Probabilities

Entity Extraction, Linking, Classification, and Tagging for Social Media: A Wikipedia-Based Approach.

AuthorAndClasses.py

From the Web Information Retrieval's project


In the navbar you can find all the link to the codes with their explanation.

This function computes the probabilities by reading the tweets and checking how many tweets were written by a particular author, looking for the types and their occurrencies, once these values are computed we store the probabilities p, in a dictionary indexed by the author’s name, where p is:

                        
                      #tweets_of_a_with_type_t 
for author a, t, p =  ________________________

                        #tweets_of_a

Get probabilities

def get_probabilities():
    dataset_paths = ["CSV/Sergio_one_label_data.csv","CSV/Gianluca_one_label_data.csv","CSV/Kai_one_label_data.csv"]
    tweet_list = list()

    for path in dataset_paths:
        lst = readSingleLabeledCSV(path)
        tweet_list = tweet_list + lst

    authors = list()
    probabilities = dict()

    for t in tweet_list:
        a = t.get('screen_name')
        c = class_adjust(t.get('single_tag'))
        there = next((item for item in authors if item["author"] == a), False)
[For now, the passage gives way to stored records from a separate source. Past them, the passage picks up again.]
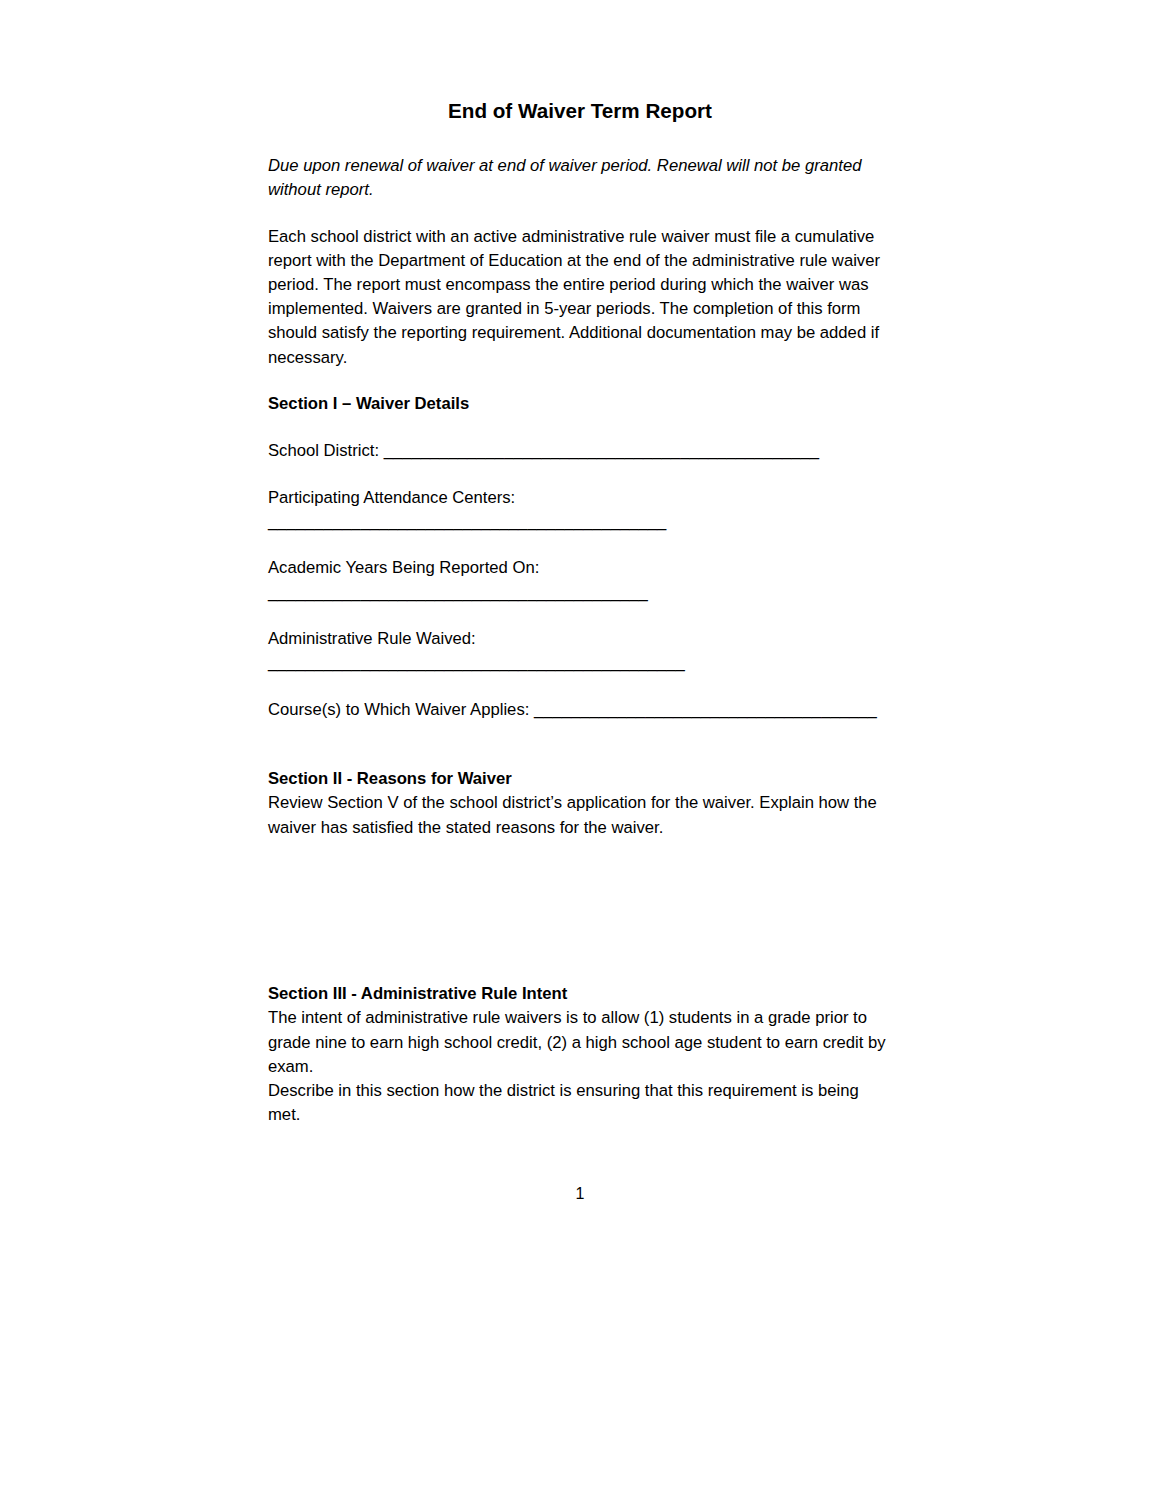End of Waiver Term Report
Due upon renewal of waiver at end of waiver period. Renewal will not be granted without report.
Each school district with an active administrative rule waiver must file a cumulative report with the Department of Education at the end of the administrative rule waiver period. The report must encompass the entire period during which the waiver was implemented. Waivers are granted in 5-year periods. The completion of this form should satisfy the reporting requirement. Additional documentation may be added if necessary.
Section I – Waiver Details
School District: _______________________________________________
Participating Attendance Centers: ___________________________________________
Academic Years Being Reported On: _________________________________________
Administrative Rule Waived: _____________________________________________
Course(s) to Which Waiver Applies: _____________________________________
Section II - Reasons for Waiver
Review Section V of the school district’s application for the waiver. Explain how the waiver has satisfied the stated reasons for the waiver.
Section III - Administrative Rule Intent
The intent of administrative rule waivers is to allow (1) students in a grade prior to grade nine to earn high school credit, (2) a high school age student to earn credit by exam.
Describe in this section how the district is ensuring that this requirement is being met.
1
first each author is stored in a list of dictionary called “authors” in order to count how many tweet were written by a particular author a, with the indication of the class and its occurencies.

 if not there:
            classes = list()
            classes.append((c,1))
            to_insert = {"author": a, "classes": classes,  "count": 1}
            authors.append(to_insert)

        else:
            to_change = authors[authors.index(there)]
            to_change["count"] += 1
            to_update = next((item for item in to_change.get("classes") if item[0] == c),False)

            if not to_update:
               to_change.get("classes").append((c,1))

            else:
                elem = to_change.get("classes")[to_change.get("classes").index(to_update)]
                to_change.get("classes").remove(elem)

                to_add = (elem[0],elem[1]+1)
                to_change.get("classes").append(to_add)

“authors” list is sorted by author names

authors = sorted(authors, key=lambda i: i["author"], reverse=False)

here we create the dictionary indexed by the author’s name

    for elem in authors:
        a = elem.get("author")
        classes = elem.get("classes")
        d = elem.get("count")
        sequence = list()

        for c in classes:
            prob = c[1]/d
            sequence.append((c[0],prob))

        probabilities[a] = sequence

    return probabilities